PASSAGE FOR REVIEW -
----------------------------------------
Permit me to blow your mind: STALIN Scheme. It is widely regarded as the most aggressively optimizing compiler for any language, ever (the official motto is, "STALIN Brutally Optimizes"). Notably, it is a global optimizer, something which is generally unheard of elsewhere; it can re-arrange steps, inline function calls, merge memory objects whose scopes don't overlap, and several other things that most compiler writers simply don't try to do, all applied to the entire program. While it can't replace an algorithm, in some cases it can perform successive transforms which end up with a significantly different method for accomplishing the same thing.

There is a follow up called Stalingrad which implements a Scheme dialect called VLAD. The former was meant mainly as a proof of concept, and both are intended to be used as a 'ultra-optimal release' tool rather than general development - the idea is that once you had it working and debugged on a faster, but less aggressively optimizing, compiler, you would then use the Stalin (or Stalin∇) compiler to squeeze performance out of the released version.

In any case, the algorithm issue is a ludicrous argument in favor of assembly, as algorithms aren't language specific - if you are changing an algorithm, why change the language? Your basic argument is, as Love4Boobies points out, advocating a Turing tarpit - while you can express any algorithm in assembly, it is it is generally harder for even an experienced assembly programmer to implement one than it is for that same programmer to implement it in a HLL. The ability to express more complex abstractions than would be feasible in assembly is indeed an advantage of HLLs - not be cause it isn't possible to write them in assembly, but because writing them in assembly would be unreasonably difficult compared to writing them in a more abstract notation.

Expressiveness is not the same as computation strength; some things are just easier to express in one language than in another, even though both are equally capable of expressing it. Expressiveness is in the interaction between the developer and the language, not just in the language's Turing Equivalence, and unlike Turing Equivalence, it is subjective - indeed, you can't really discuss expressiveness in general without considering the programmer using the language, though some aspects of it could be considered 'semi-objective' (while some exceptions such as Topmind or Spectate Swamp exist, few programmers would say that tables are more expressive than objects, or gotos more expressive than structured iteration statements and functional decomposition).
----------------------------------------
PROVIDED MATERIAL -

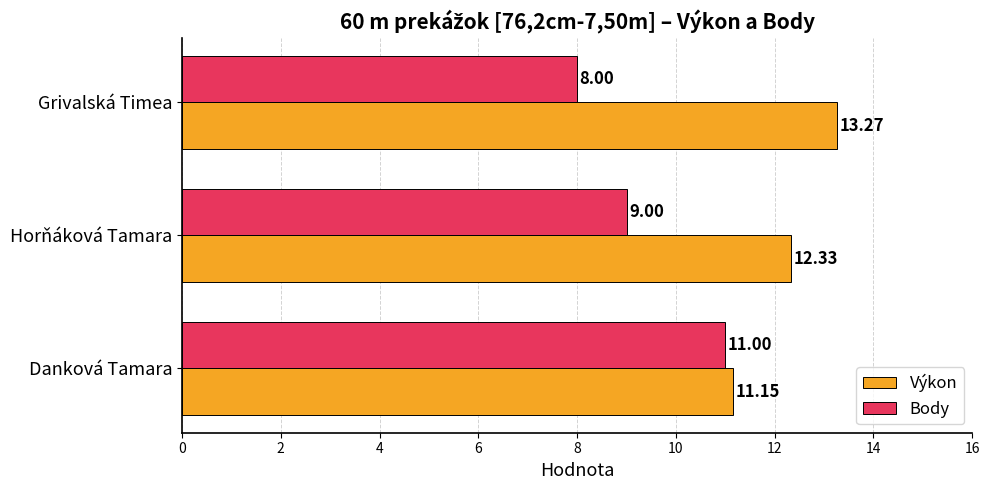

At which label is Výkon closest to 12?

Horňáková Tamara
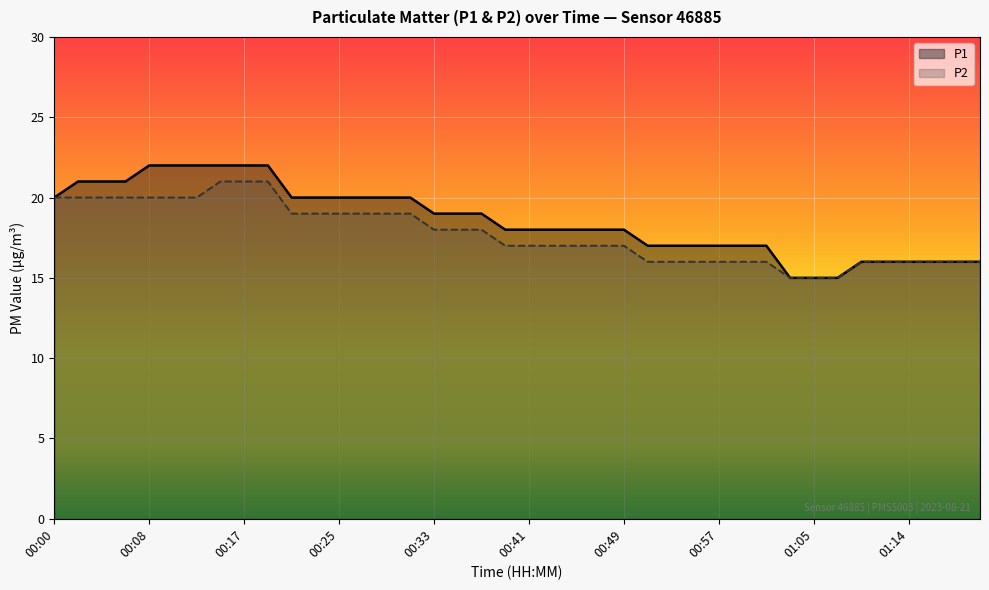

What is the total value across all series at 00:25?

39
----------------------------------------
PROBLEM SET -
**1.** In the passage on STALIN Scheme, what is the compiler's official motto?
**2.** Write the next part of the passage on STALIN Scheme and language expressiveness, picking up after its final sentence.
The listing has no connection to the passage on STALIN Scheme.

EXPECTED RESULTS -
**1.** "STALIN Brutally Optimizes"

**2.**
This Alan Perlis quote may be apt here: "A language that doesn't affect the way you think about programming, is not worth knowing." While learning assembly does affect your ideas of how you can program - and usually for the better, as it gives a lot of insights into the actual workings of the systems - it is by no means the only meaningful view of programming.

Understanding the relevance of this to my 'Thelema Notes' thread is left as an exercise for the reader.

Love4Boobies wrote:
As for platforms for which there are no compilers, I don't think that argument holds ground because the cost of writing a C compiler is extremely low. One can slap together a half-assed C89 compiler in no more than a couple of days (and if you use something like LLVM, it will be a whole less half-assed than one might expect for such a short period of time). Or, better yet, they can port an existing one. It's better to invest a little bit in effort in that than have to live with a large-scale assembly program for years. The "no tools" argument is artificial and would've made it in the 80s and maybe early 90s but not today.


Actually, even then it would have been nonsensical, as cross-compilers were an established technology in the mid-1960s. The last system of any significance which didn't have at least an in-house assembler and either a compiler or an interpreter for it before release was probably the PDP-1 - DEC was quite fast in adopting cross-development tools, as was IBM, and everyone else copied whatever one of those two companies did.

For example, it is my understanding that Gary Kildall had the first PL/M compiler ready and had the generated code running on a simulator before the design of the 8008 was completed, and had to make changes to it to match the actual hardware once the masks were set. Later, when the 8080 was developed, he was already working on CP/M - which, contrary to what most people assume, was originally mostly written in PL/M, though the 8086 and 68000 versions were first written in Pascal, then re-written in C - when the first chips were being made.

Or consider the product that put Microsoft on the map, Altair Basic. It was written, in the span of a few weeks, on a timeshare account which Paul Allen had for his classwork at Harvard (I don't know the OS; it was on a PDP-10, so probably either TOPS-10 or Tenex, as I doubt Harvard would have used ITS or WAITS), and tested using an emulator Allan and Gates wrote (based on the one the wrote for the 8008 the previous year; Traf-O-Data's hardware used the 8008 as a microcontroller, which was their big innovation at that point). At that time, they had never seen a working Altair (in fact, the only prototype had gone missing in transit when it was sent for the Popular Electronics photoshoot due to a strike at the shipping company - the one on the magazine cover was a mockup made for the shoot when they couldn't track down the actual machine - and they were still working on replacing it when Gates contacted Ed Roberts to offer the interpreter). When they went to demonstrate it at MITS' offices in Albuquerque on an Altair loaded with 4KiB of RAM (which the sole completed prototype with that much, which required multiple memory boards), they were able to load it from a paper tape made using that timeshare account, and it ran on the first go (with some minor issues regarding the tape reader at first). It was the first time any non-trivial program had run on the system at all.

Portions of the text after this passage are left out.